Puertas del Camino: Ourense

Decir paraíso es decir mucho, lo máximo. Y sin embargo no hay ninguna hipérbole en llamarle Pórtico do Paraíso a este, tal es su perfección y belleza
Pórtico del Paraíso, en la catedral de Ourense
photo_camera Pórtico del Paraíso, en la catedral de Ourense

El viajero se mueve por la vieja Auria, que diría y dijo Otero Pedrayo, como pez en el agua, pues la conoce bien y la pateó mucho. Como pez en el agua del Miño, por supuesto, no en vano atraviesa ahora la Ponte Vella, romana en el sentir popular, aunque de los romanos quedarán dos o tres piedras; su trazado actual es del Medievo y aún un poquito más aquí. Para comparar, más tarde irá a ver el Puente del Milenio, que no está mal, pero en sus gustos es un hombre antiguo y hasta reaccionario, qué le va a hacer. En todo caso, Ourense tiene una porrada de puentes.

Sería un pecado no ir a As Burgas en la ciudad de las burgas. No son  espectaculares, pero el agua sale caliente; fervendo, carallo. Por el parque de San Lázaro se acerca a la ciudad vieja, que ya dijo que lo viejo era lo suyo. La iglesia de Santa Eufemia tiene una espléndida fachada barroca que, junto a la de Santa María Madre, a la que se sube por unas escaleras desde la Praza Maior, le hacen pensar en Roma o incluso en Sicilia. Le encanta el barroco en  arquitectura. La Praza Maior, con el ayuntamiento, está algo en cuesta, tiene unos soportales y respira un aire recoleto y sencillo, provinciano en el mejor sentido de la palabra.

La catedral es una señora catedral. La recorre y se fija en tres cosas para no disiparse.
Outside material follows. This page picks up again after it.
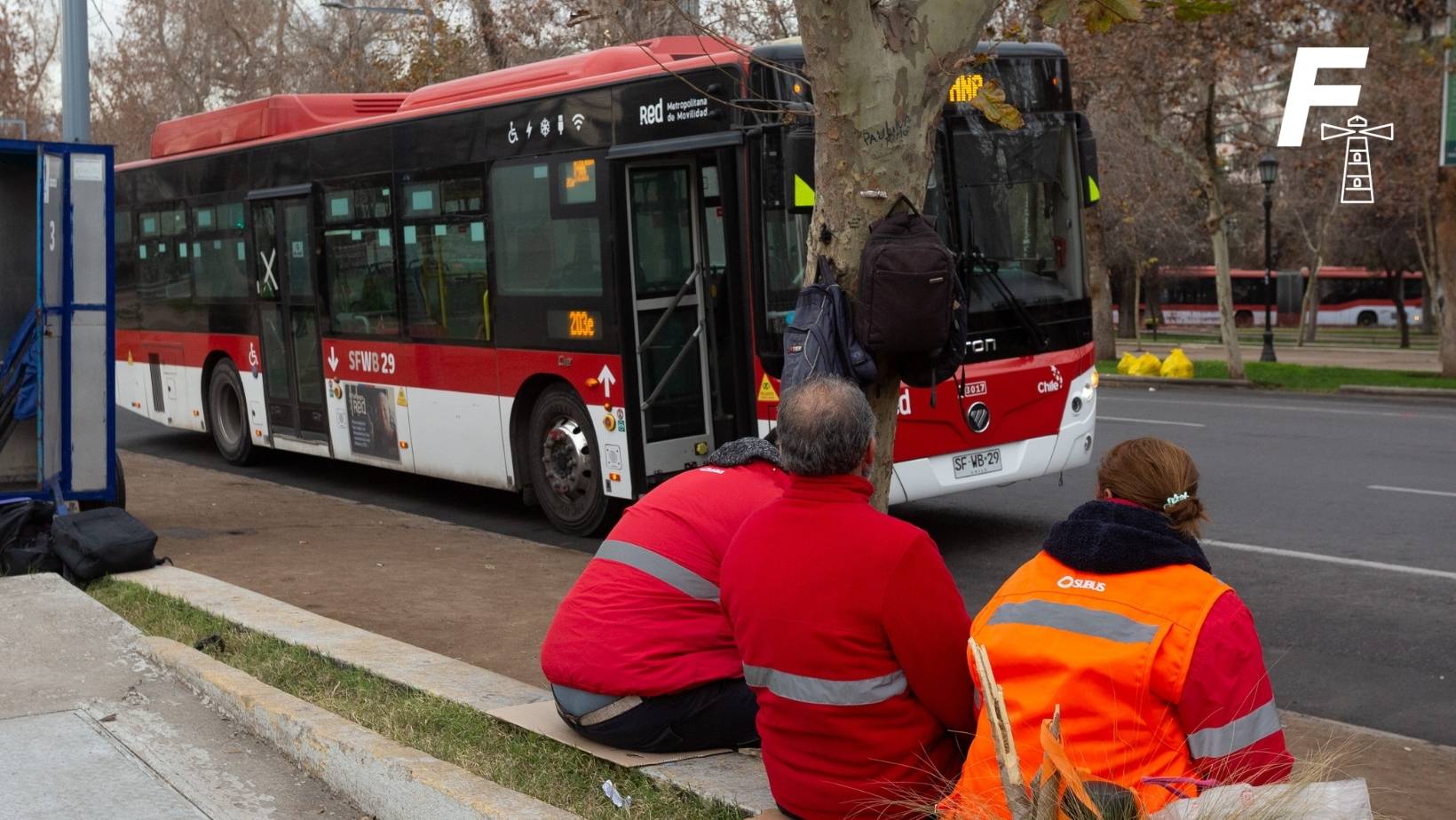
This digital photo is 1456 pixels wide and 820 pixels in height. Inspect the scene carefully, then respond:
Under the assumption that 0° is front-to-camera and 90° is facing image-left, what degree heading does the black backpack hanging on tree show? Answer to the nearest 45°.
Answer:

El Pórtico do Paraíso luce tras haber sido restaurado con sus dieciochescos colores. Debe mucho al de la Gloria compostelano, pero tiene demasiada calidad para que la palabra copia, con su carga peyorativa, le cuadre: es magnífico, sin más. Como lo es el retablo mayor, obra de Cornielles de Holanda, del siglo XVI, aunque barroco en su esplendor dorado. Por último se para ante la imagen del Santo Cristo, cómo no hacerlo con la legión de devotos que tiene. Se acomoda en un banco y deja pasar unos minutos, cosa que acostumbra a hacer en todas las catedrales.

Vaga por callejas y placitas, reafirmándose una vez más en que el casco viejo de Ourense merece una alta nota. Para despedirse, entra en el Liceo, aunque no es socio ni nada, corazón de la vida social de la ciudad y con un delicioso y antañón sabor provinciano, de nuevo esta elogiosa palabra. Está casi vacío, una pareja ya de edad en una mesa y, en otra dependencia, un hombre haciendo sopitas con un bollo en el café con leche. Le invita a sentarse y los dos se ponen a charlar.